**LISTED ENTRIES:**

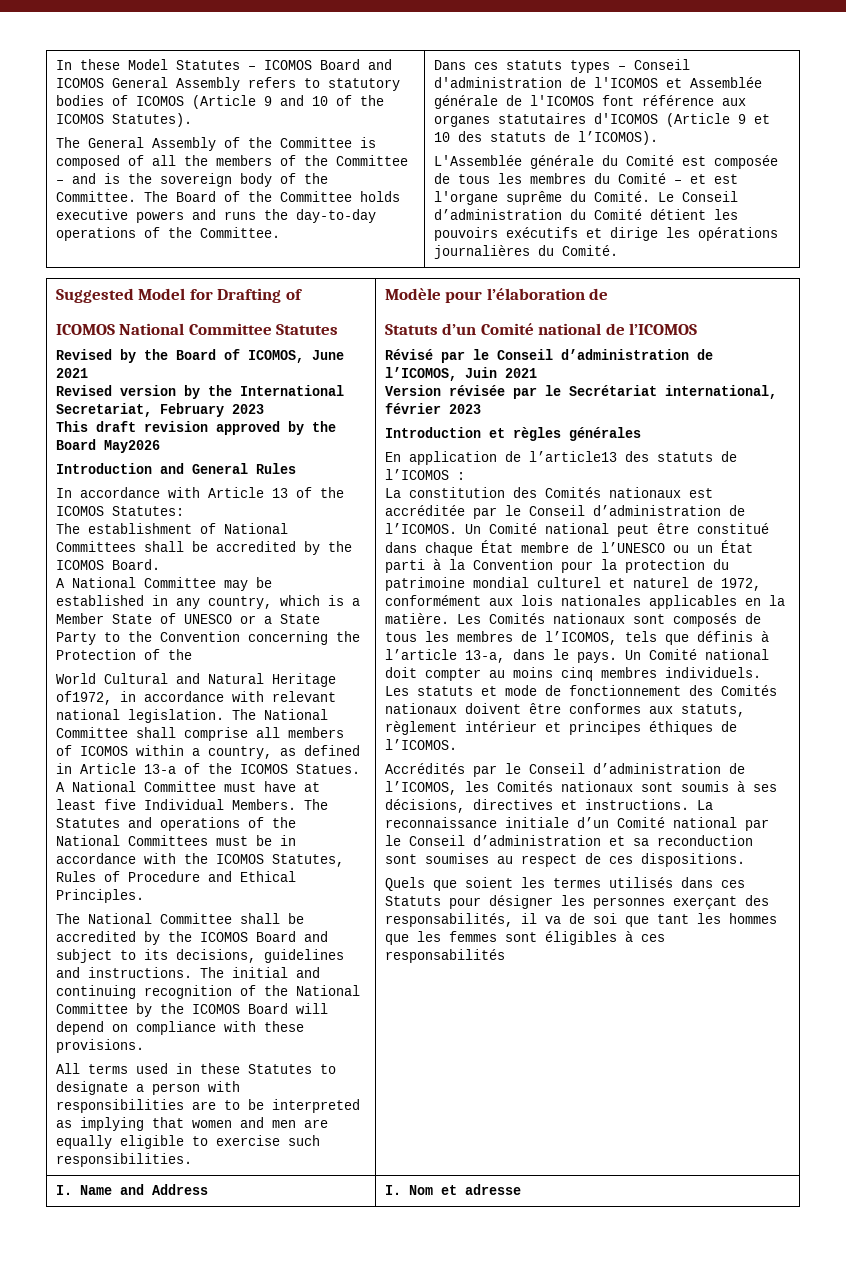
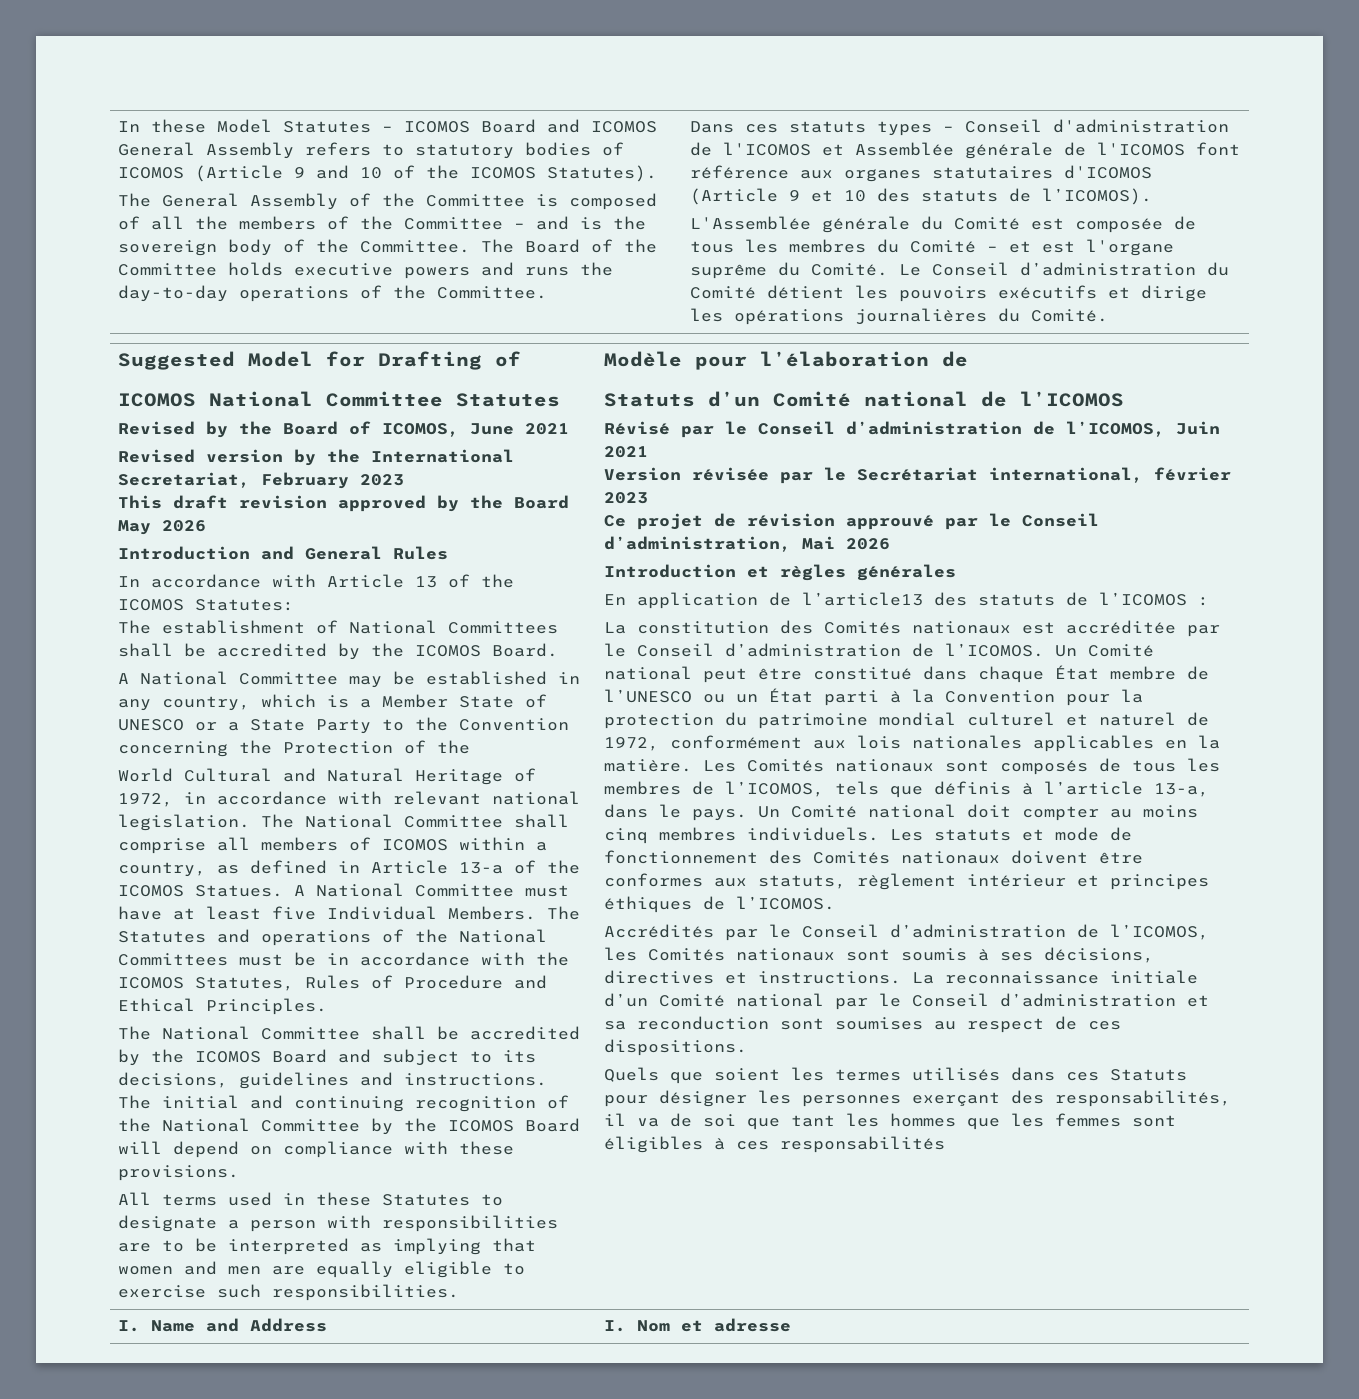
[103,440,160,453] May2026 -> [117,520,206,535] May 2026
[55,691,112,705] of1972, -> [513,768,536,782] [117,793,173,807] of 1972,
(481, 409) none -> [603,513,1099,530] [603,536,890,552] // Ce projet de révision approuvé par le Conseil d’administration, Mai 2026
==
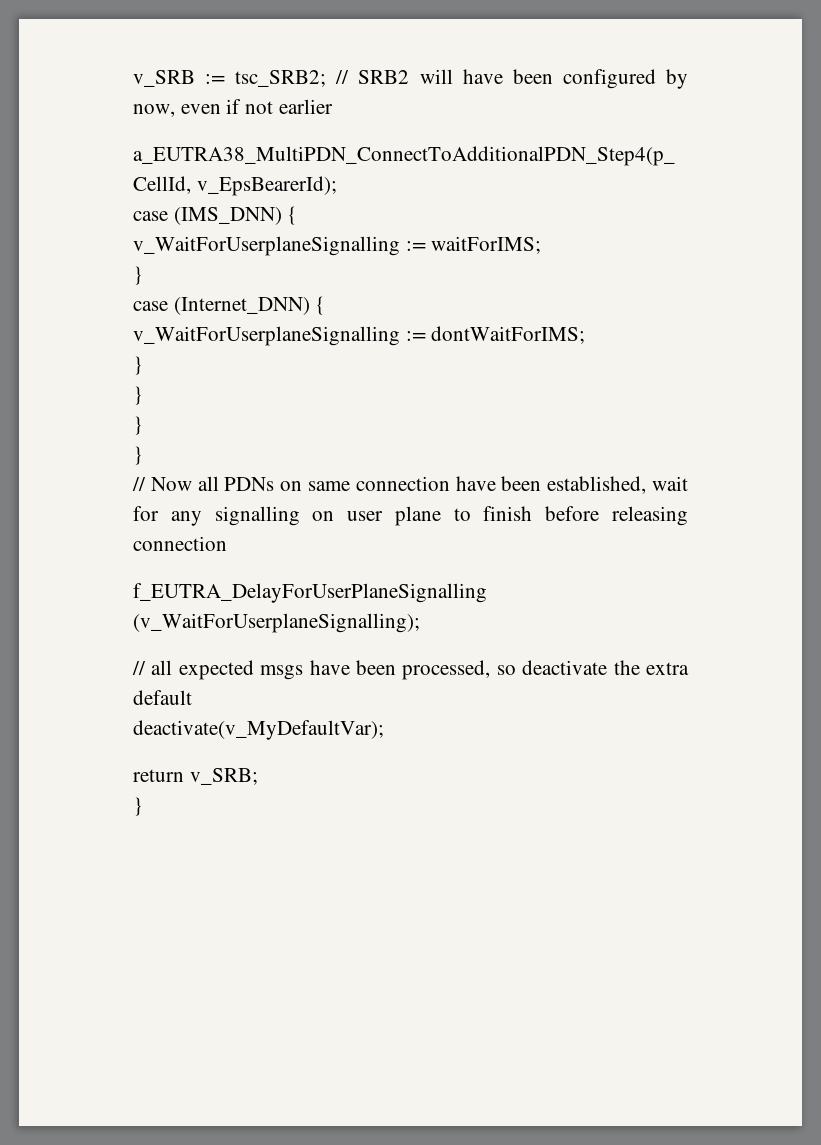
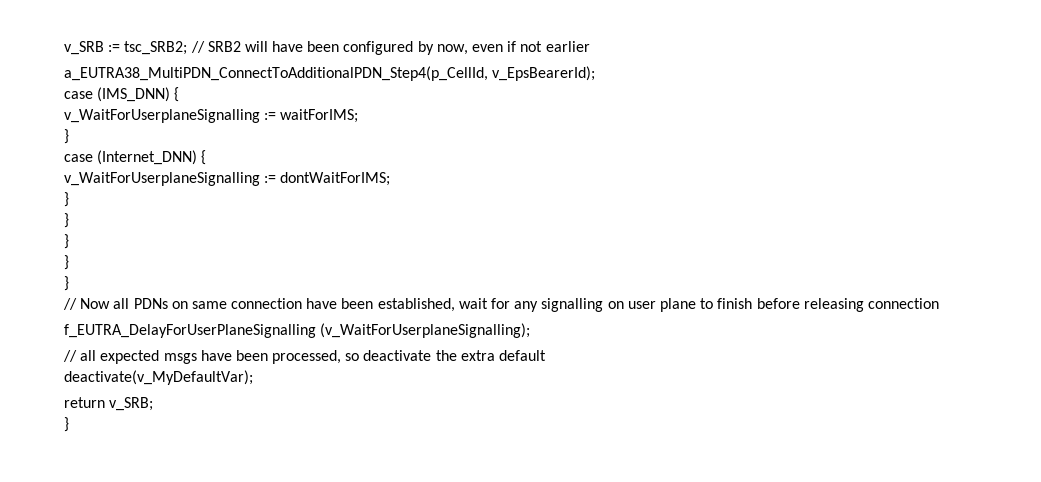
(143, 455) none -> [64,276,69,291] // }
...
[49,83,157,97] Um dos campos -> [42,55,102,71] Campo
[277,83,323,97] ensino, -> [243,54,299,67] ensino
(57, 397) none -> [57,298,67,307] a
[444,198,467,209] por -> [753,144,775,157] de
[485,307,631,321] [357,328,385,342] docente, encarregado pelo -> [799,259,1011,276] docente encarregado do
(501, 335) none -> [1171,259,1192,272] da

**EXERCISE:** Work through the records above and count the lines that hold the string "none". Please give only that figure.

**REPLY:** 4